Camera geometry data:
───

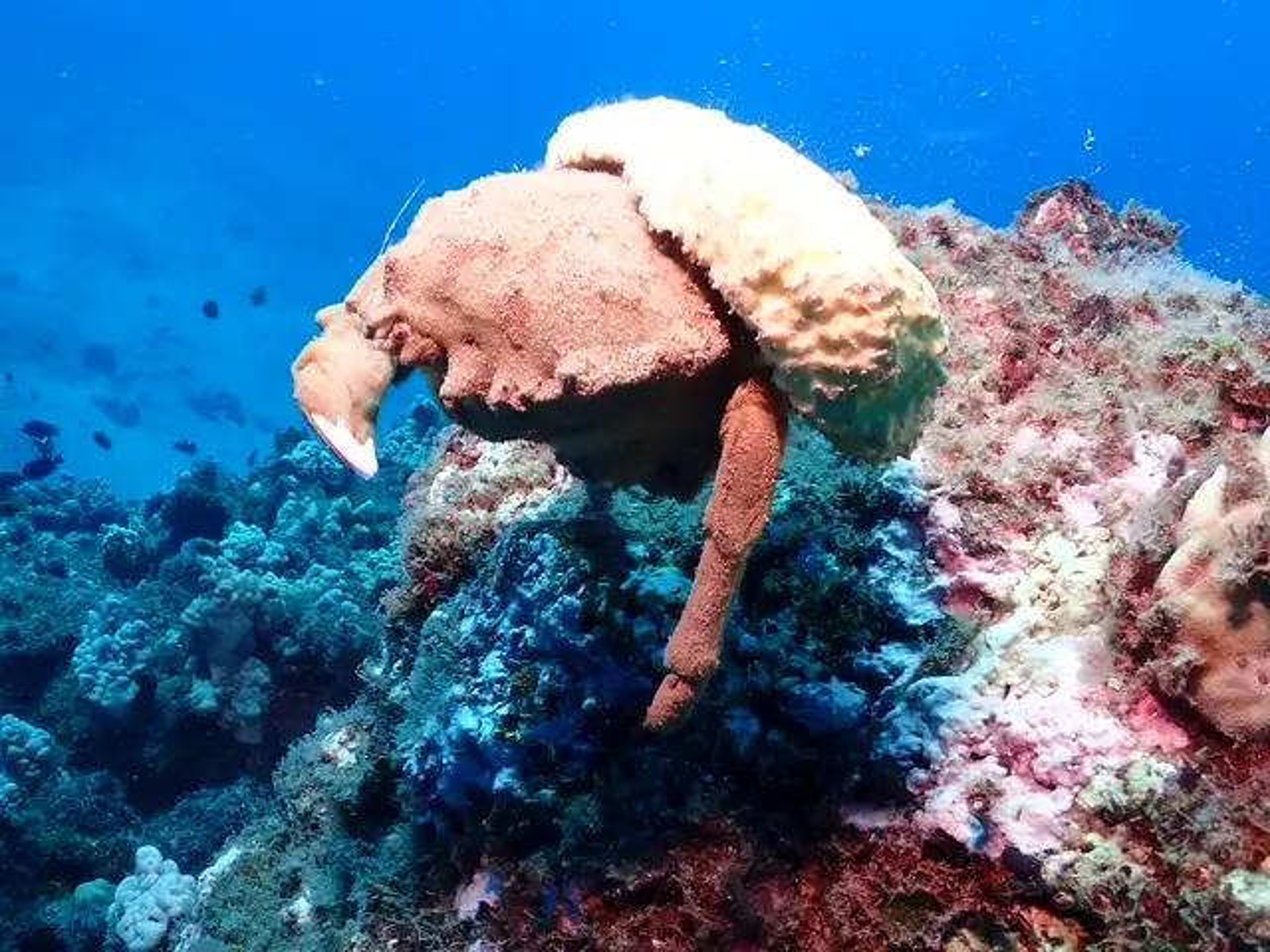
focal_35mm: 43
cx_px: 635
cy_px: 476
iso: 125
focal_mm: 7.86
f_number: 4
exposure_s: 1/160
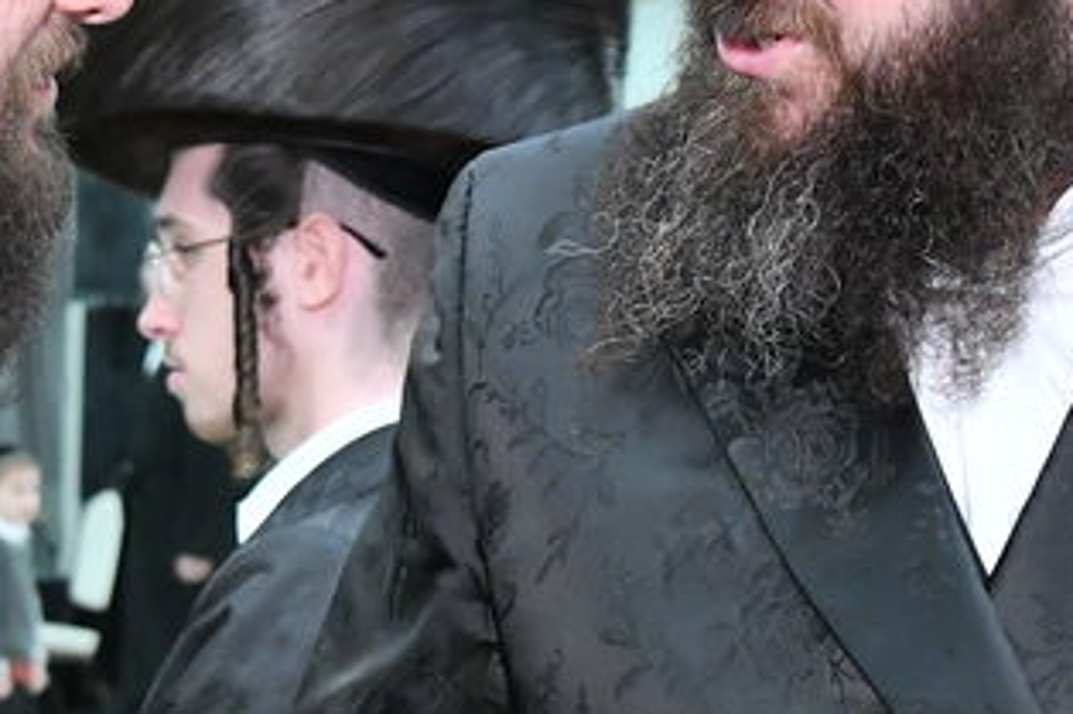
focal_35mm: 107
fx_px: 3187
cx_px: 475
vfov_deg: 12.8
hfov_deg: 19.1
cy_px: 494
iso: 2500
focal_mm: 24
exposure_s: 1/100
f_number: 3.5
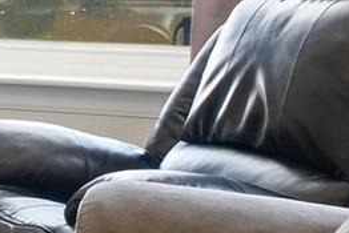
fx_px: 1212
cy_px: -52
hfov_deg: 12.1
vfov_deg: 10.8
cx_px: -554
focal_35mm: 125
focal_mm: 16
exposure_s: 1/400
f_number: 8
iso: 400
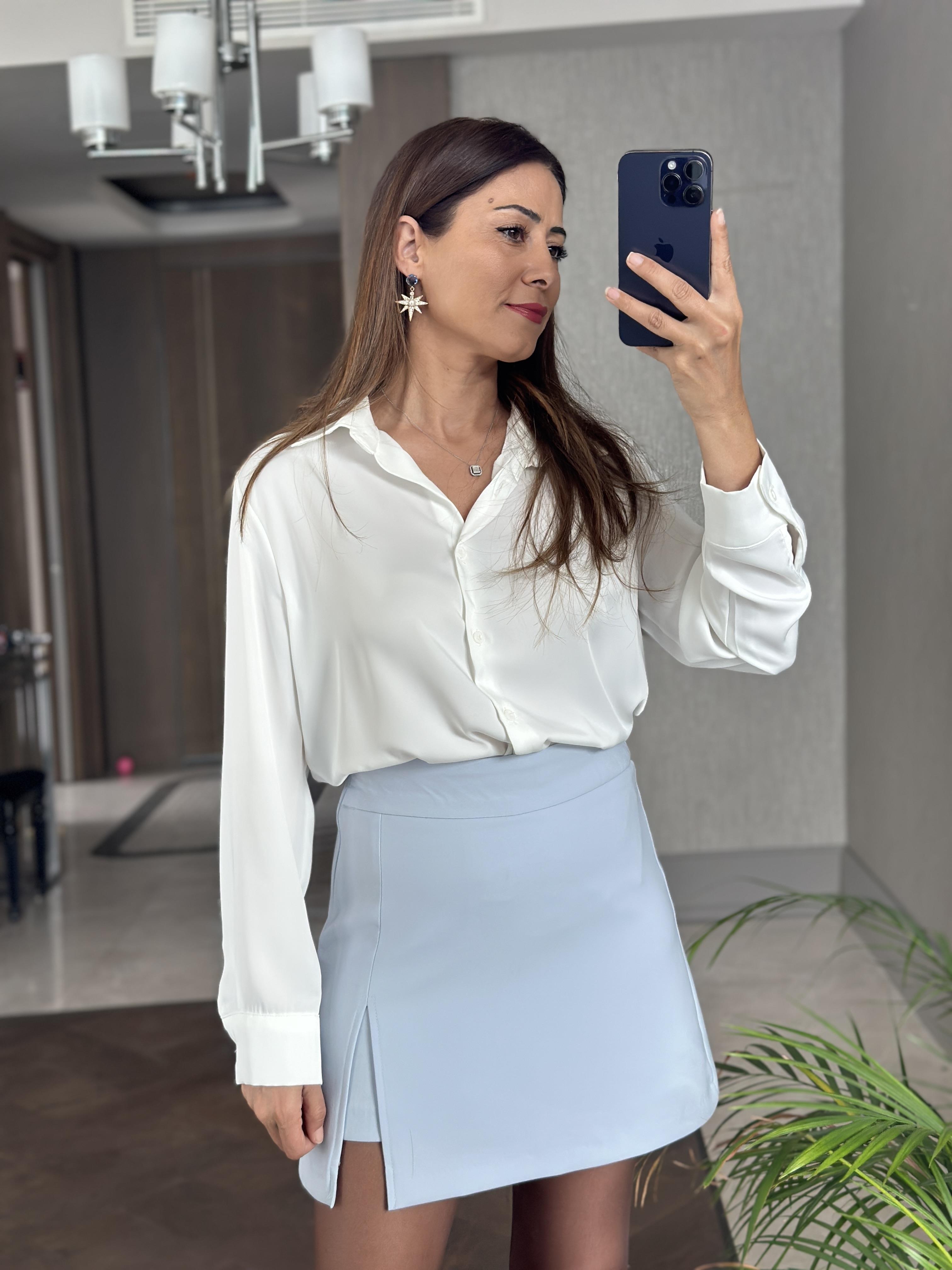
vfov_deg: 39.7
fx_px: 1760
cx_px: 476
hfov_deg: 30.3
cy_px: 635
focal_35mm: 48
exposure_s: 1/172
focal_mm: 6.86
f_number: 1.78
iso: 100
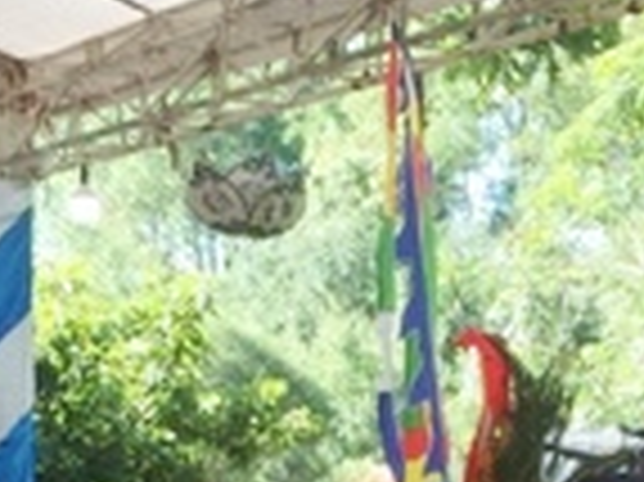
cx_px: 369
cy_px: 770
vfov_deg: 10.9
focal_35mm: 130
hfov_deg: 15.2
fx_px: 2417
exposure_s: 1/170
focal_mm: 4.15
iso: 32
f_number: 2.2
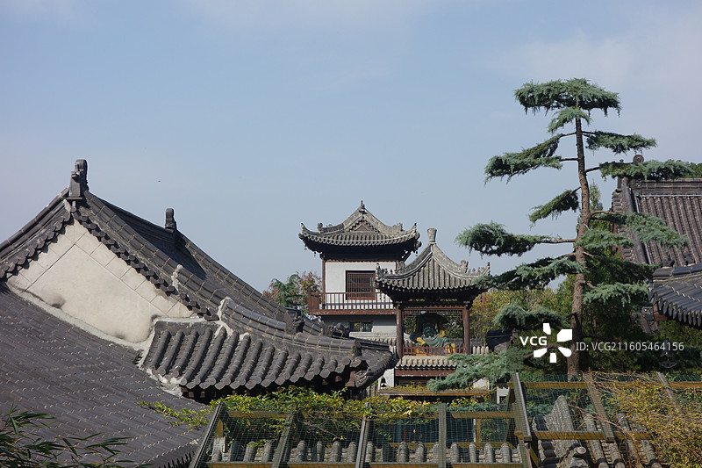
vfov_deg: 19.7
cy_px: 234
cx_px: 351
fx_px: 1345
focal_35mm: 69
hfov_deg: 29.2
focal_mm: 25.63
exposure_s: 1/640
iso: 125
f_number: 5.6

───

Make an exact copy of every record, pictures excluded.

focal_35mm: 43
cx_px: 635
cy_px: 476
iso: 125
focal_mm: 7.86
f_number: 4
exposure_s: 1/160
focal_35mm: 107
fx_px: 3187
cx_px: 475
vfov_deg: 12.8
hfov_deg: 19.1
cy_px: 494
iso: 2500
focal_mm: 24
exposure_s: 1/100
f_number: 3.5
fx_px: 1212
cy_px: -52
hfov_deg: 12.1
vfov_deg: 10.8
cx_px: -554
focal_35mm: 125
focal_mm: 16
exposure_s: 1/400
f_number: 8
iso: 400
vfov_deg: 39.7
fx_px: 1760
cx_px: 476
hfov_deg: 30.3
cy_px: 635
focal_35mm: 48
exposure_s: 1/172
focal_mm: 6.86
f_number: 1.78
iso: 100
cx_px: 369
cy_px: 770
vfov_deg: 10.9
focal_35mm: 130
hfov_deg: 15.2
fx_px: 2417
exposure_s: 1/170
focal_mm: 4.15
iso: 32
f_number: 2.2
vfov_deg: 19.7
cy_px: 234
cx_px: 351
fx_px: 1345
focal_35mm: 69
hfov_deg: 29.2
focal_mm: 25.63
exposure_s: 1/640
iso: 125
f_number: 5.6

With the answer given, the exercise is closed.